В Управлении начальник канцелярии бригадефюрера, с которым связалась Маренн, сообщил, что будучи наиболее приближенным к Шелленбергу человеком, штурмбаннфюрер фон Фелькерзам предпочитал выполнять личные поручения шефа сам, никого не информируя. Поэтому каких-либо сведений, касающихся транспорта для семьи бригадефюрера и тем более обеспечения охраны, у них нет. В записях штурмбаннфюрера также ничего не обнаружено на этот счет. Однако с величайшим трудом удалось выхлопотать машину с шофером. Что же касается охраны, то с ней значительно сложнее, «вы же понимаете, такое положение, фрау Сэтерлэнд», — поспешно объяснял штабист.

— Понимаю, — прервала его речь Маренн, — пришлите машину к Шарите. Немедленно. Я жду. Супруга и сын бригадефюрера находятся здесь…

— Насколько я знаю, бригадефюрер разведен, — совершенно некстати напомнил начальник канцелярии.
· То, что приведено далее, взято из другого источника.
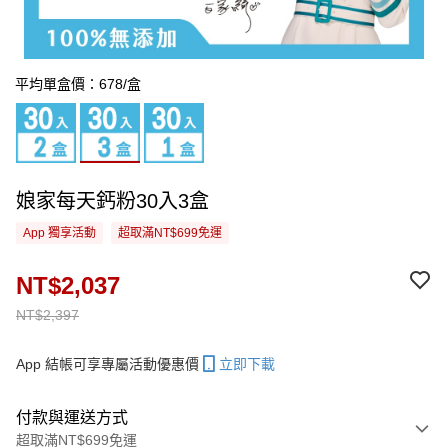
平均單盒價：678/盒
娘家每天鈣粉30入3盒
App 獨享活動
超取滿NT$699免運
NT$2,037
NT$2,397
App 結帳可享專屬活動優惠價
立即下載
付款與運送方式
超取滿NT$699免運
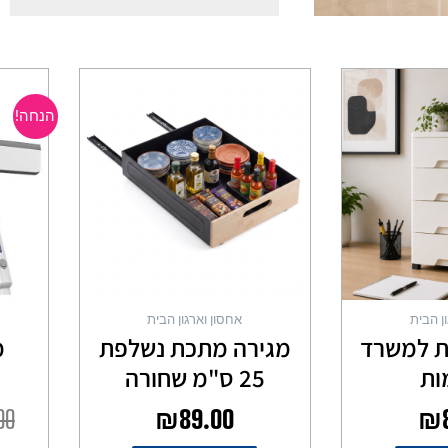
הנחה!
ן הבית
אחסון וארגון הבית
ת למשרד
מגירה מתכת נשלפת
מ
25 ס"מ שחורה
ח
00
₪
89.00
₪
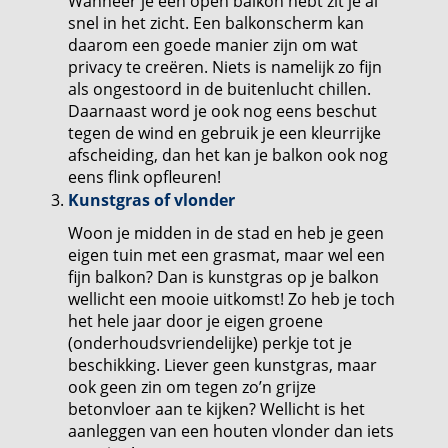
Wanneer je een open balkon hebt zit je al
snel in het zicht. Een balkonscherm kan
daarom een goede manier zijn om wat
privacy te creëren. Niets is namelijk zo fijn
als ongestoord in de buitenlucht chillen.
Daarnaast word je ook nog eens beschut
tegen de wind en gebruik je een kleurrijke
afscheiding, dan het kan je balkon ook nog
eens flink opfleuren!
Kunstgras of vlonder
Woon je midden in de stad en heb je geen
eigen tuin met een grasmat, maar wel een
fijn balkon? Dan is kunstgras op je balkon
wellicht een mooie uitkomst! Zo heb je toch
het hele jaar door je eigen groene
(onderhoudsvriendelijke) perkje tot je
beschikking. Liever geen kunstgras, maar
ook geen zin om tegen zo’n grijze
betonvloer aan te kijken? Wellicht is het
aanleggen van een houten vlonder dan iets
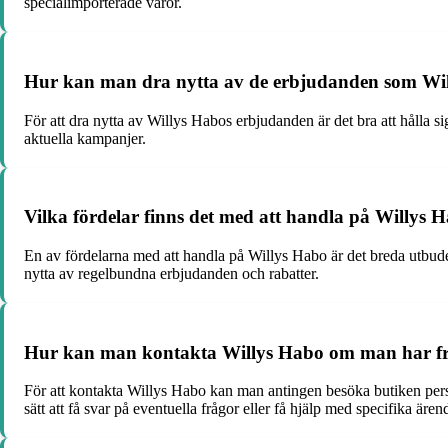
specialimporterade varor.
Hur kan man dra nytta av de erbjudanden som Wi
För att dra nytta av Willys Habos erbjudanden är det bra att hålla s
aktuella kampanjer.
Vilka fördelar finns det med att handla på Willys
En av fördelarna med att handla på Willys Habo är det breda utbude
nytta av regelbundna erbjudanden och rabatter.
Hur kan man kontakta Willys Habo om man har frå
För att kontakta Willys Habo kan man antingen besöka butiken person
sätt att få svar på eventuella frågor eller få hjälp med specifika ären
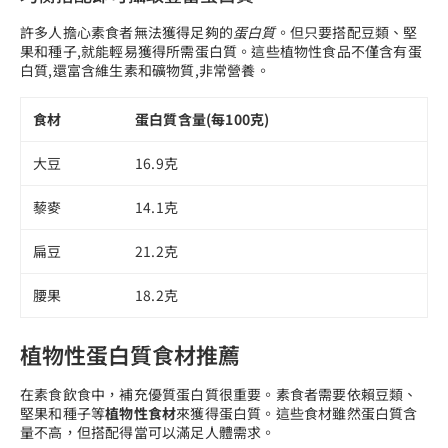
許多人擔心素食者無法獲得足夠的
蛋白質
。但只要搭配豆類、堅
果和種子,就能輕易獲得所需蛋白質。這些植物性食品不僅含有蛋
白質,還富含維生素和礦物質,非常營養。
食材
蛋白質含量(每100克)
大豆
16.9克
藜麥
14.1克
扁豆
21.2克
腰果
18.2克
植物性蛋白質食材推薦
在素食飲食中，補充優質蛋白質很重要。素食者需要依賴豆類、
堅果和種子等
植物性食材
來獲得蛋白質。這些食材雖然蛋白質含
量不高，但搭配得當可以滿足人體需求。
— Кто Вам сказал? Во всяком случае, это не Ваше дело, — ответила Маренн довольно резко и повесила трубку. Затем обернулась к Ильзе.

— Сейчас придет машина. К несчастью, — Вы, наверное, знаете, — добавила она, — штурмбаннфюрер фон Фелькерзам погиб сегодня утром и поэтому возникла некоторая путаница: кроме него там никто ничего не решает.

— Ральф фон Фелькерзам погиб? — испуганно переспросила Ильзе. Она наморщила лоб, как будто снова собиралась заплакать.

— Он остался только для того, чтобы вывезти Вас, — задумчиво произнесла Маренн и тут же поймала красноречивый взгляд Ирмы: да она и сама поняла, что об этом не стоило упоминать. Ильзе и так досталось сегодня. Но из-за травмы Джилл Маренн изменила ее обычная сдержанность.

— Извините, — она произнесла уже мягче.

Фрау Ильзе кивнула и отвернулась. Она нервно сжимала пальцы рук и кусала губы, стараясь сдержать слезы. Ирма подсела к ней, успокаивая.

Маренн вышла из комнаты, прошла по основному залу бункера и, поднявшись наверх, попросила часового вызвать к ней начальника охраны. Затем снова вернулась в помещение. Она принесла стакан воды и успокоительное, порекомендовав Ильзе принять его.